● SOURCE PASSAGE

It's common for people to have different opinions on the value of source quality improvement in the transcreation process. In general, I think it's the same reservations about letting the machine do something only humans can do, especially if it's perceived as an art. We've seen it towards MT in the past. Now that MT is common and widely adopted, the same reservations apply to the new kid on the block.

There are several specific factors that could contribute to these differing opinions, including:

Personal experience: Some people may have negative experiences with human translators editing the source text. They are likely to have much more reservations about letting machines do that.

Understanding of the role of source quality improvement: Some people may not fully understand the role that source quality improvement plays in the transcreation process and therefore may not see its value.

Beliefs about the role of the translator: Some people may believe that the translator's role is to work with whatever source text is provided and that it is not the translator's job to "improve" the source text. Even if it's a machine translator :-)

Beliefs about the limitations of source quality improvement: Some people may believe that source quality improvement has limitations and that it is impossible to make the STI a standalone step before translation.

Overall, it is crucial to keep in mind that source quality improvement is just one part of the transcreation process and that it is not a one-size-fits-all solution. Different texts and translation goals may require different approaches, and it is important to consider the specific needs of each text to determine the most appropriate course of action.

What argument would you give to those who are skeptical about source quality improvement to convince them about its benefits?

There are a number of arguments that could be made to convince skeptics about the benefits of source quality improvement:

It can lead to more accurate translations: By optimizing the source text before it is translated, it becomes easier for the translator to accurately convey the text's intended meaning. This can help to ensure that the translated text is faithful to the original and does not contain any misunderstandings or inaccuracies.

It can save time and resources: By identifying and addressing potential issues with the source text before it is translated, source quality improvement can help to save time and resources that would otherwise be spent on revising or correcting the translation.

It can improve the overall quality of the translation: By optimizing the source text, it becomes easier to produce a translation that is accurate, fluent, and reads naturally. This way, the translation will be more effective for its intended audience.

It can help to preserve the intended tone of the original text: By optimizing the source text, it becomes easier to preserve the intended tone of the original text, which can be especially important when translating texts that contain idioms, colloquialisms, or culturally specific references.

Overall, I believe that source quality improvement has the potential to improve the efficiency and accuracy of the translation process greatly, and can help to produce high-quality translations that accurately convey the intended meaning of the original text.

Do you have any plans or projects already underway that are related to developing source quality improvement?

They are more than underway. About three years ago, Intento customers asked us how to use MT in real-time translation for customer and employee experience. One of the first hurdles we faced while building such solutions was making the text more translatable and adding missing context to avoid MT exposing its biases, which are so harmful to such use cases.

Since then, we've built a range of STI tools enabled in the automatic translation workflows in Intento Enterprise MT Hub. They were based on rules, heuristics, and regular expressions in the early days. Then we switched to using pre-trained multilingual models. Very recently, this year, we have onboarded the next wave of technology and found that with general pre-trained models, such as GPT-3, the source quality improvement can handle some of the most advanced challenges, such as transcreation for marketing content.

Today, we use these tools in production to help our customers translate billions of words.

● RECORDS SUPPLIED

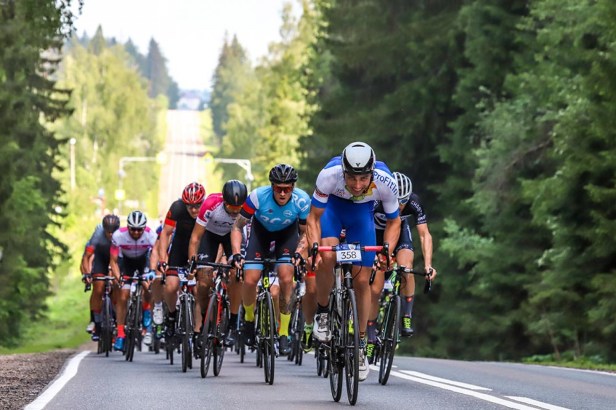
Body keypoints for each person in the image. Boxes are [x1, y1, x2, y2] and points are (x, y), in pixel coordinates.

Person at [303, 141, 401, 381]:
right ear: (343, 171)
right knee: (327, 256)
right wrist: (315, 249)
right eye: (352, 178)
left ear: (372, 173)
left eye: (363, 179)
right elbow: (313, 218)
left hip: (361, 215)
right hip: (332, 211)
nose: (357, 185)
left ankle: (360, 346)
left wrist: (387, 252)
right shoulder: (329, 174)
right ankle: (323, 314)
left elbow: (394, 222)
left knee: (362, 281)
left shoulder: (386, 181)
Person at [230, 164, 310, 356]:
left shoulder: (302, 200)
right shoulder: (257, 197)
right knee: (250, 279)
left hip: (286, 236)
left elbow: (306, 232)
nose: (282, 193)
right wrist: (237, 253)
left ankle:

● EXERCISE INSTRUCTIONS
• A. In the source quality improvement passage, what were Intento's STI tools based on in the early days?
• B. Copy the source quality improvement passage word for word, from "It can save" to "correcting the translation.".

● ANSWER SET
• A. Rules, heuristics, and regular expressions.

• B.
It can save time and resources: By identifying and addressing potential issues with the source text before it is translated, source quality improvement can help to save time and resources that would otherwise be spent on revising or correcting the translation.